### Task brief
Write the lines below out exactly, dropping each picture.

### Dataset records
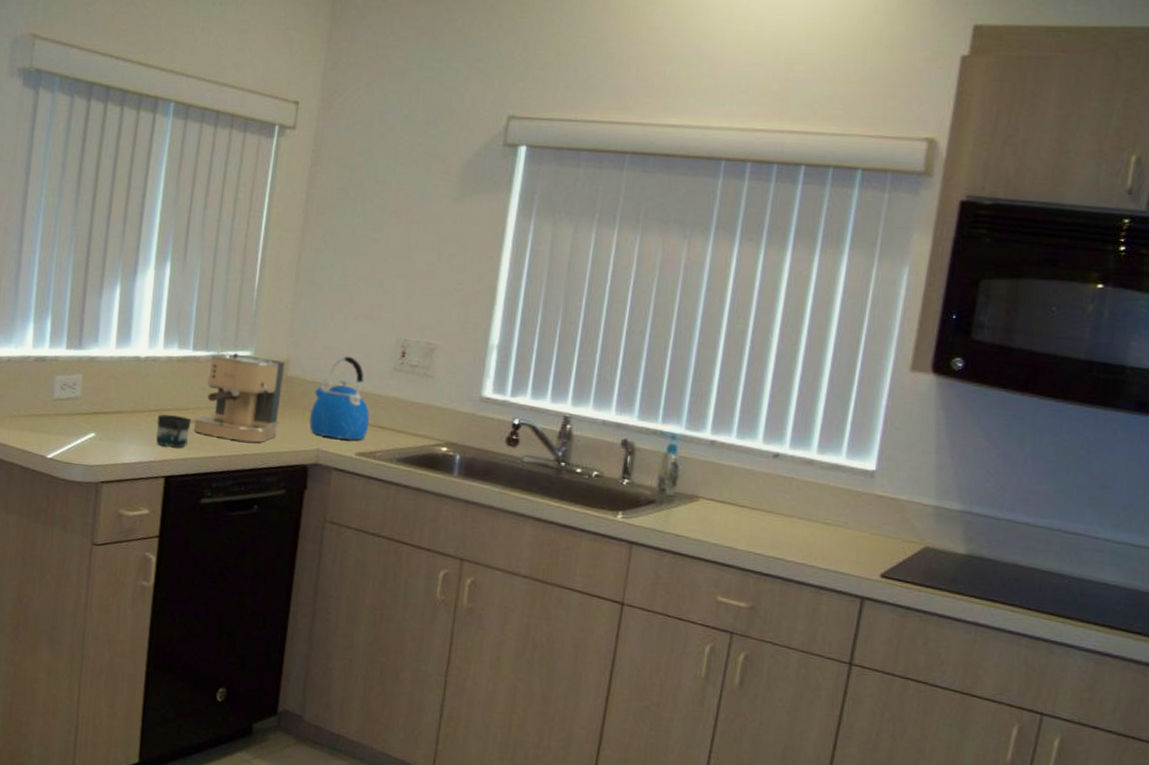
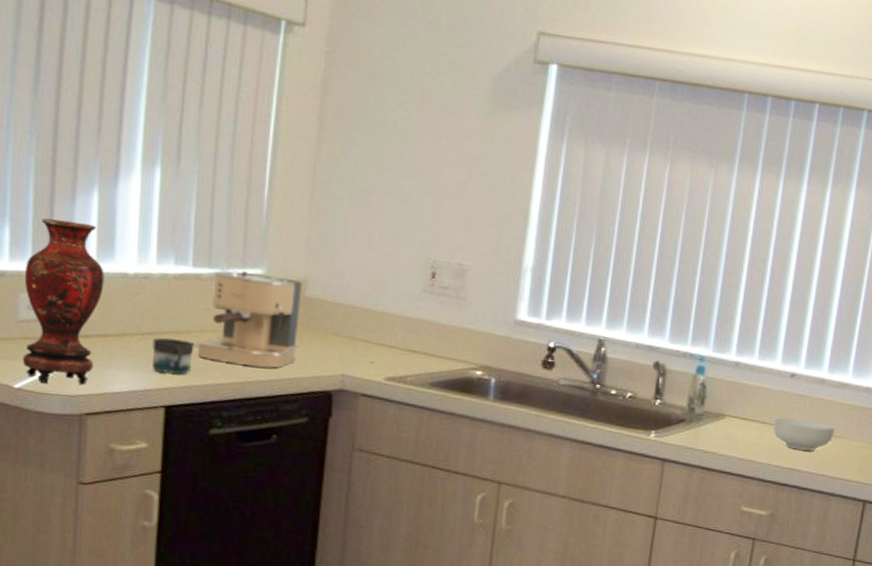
vase: none [54,310,122,456] -> present [22,218,105,384]
kettle: present [308,356,370,441] -> none [331,276,399,365]
cereal bowl: none [753,501,826,539] -> present [773,417,835,451]

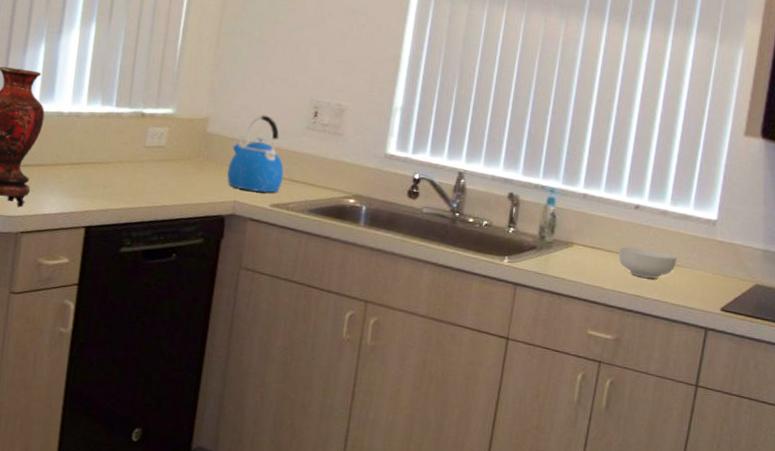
mug: present [152,338,195,375] -> none [77,167,113,200]
coffee maker: present [197,268,303,368] -> none [115,108,205,195]
kettle: none [331,276,399,365] -> present [226,115,284,193]

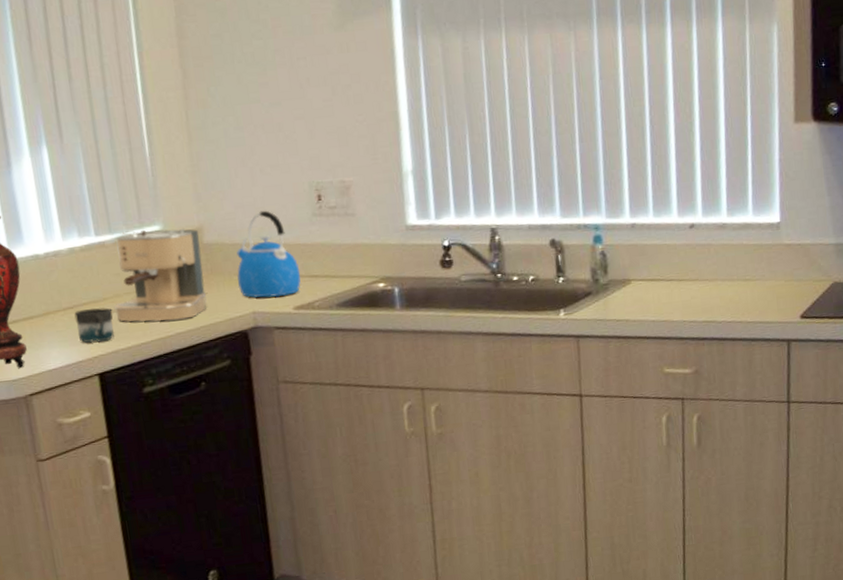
mug: none [77,167,113,200] -> present [74,307,115,343]
coffee maker: none [115,108,205,195] -> present [114,229,207,322]
cereal bowl: present [618,246,677,279] -> none [680,268,745,301]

### Answer to the problem
vase: none [54,310,122,456] -> present [22,218,105,384]
kettle: present [308,356,370,441] -> none [331,276,399,365]
cereal bowl: none [753,501,826,539] -> present [773,417,835,451]

mug: present [152,338,195,375] -> none [77,167,113,200]
coffee maker: present [197,268,303,368] -> none [115,108,205,195]
kettle: none [331,276,399,365] -> present [226,115,284,193]

mug: none [77,167,113,200] -> present [74,307,115,343]
coffee maker: none [115,108,205,195] -> present [114,229,207,322]
cereal bowl: present [618,246,677,279] -> none [680,268,745,301]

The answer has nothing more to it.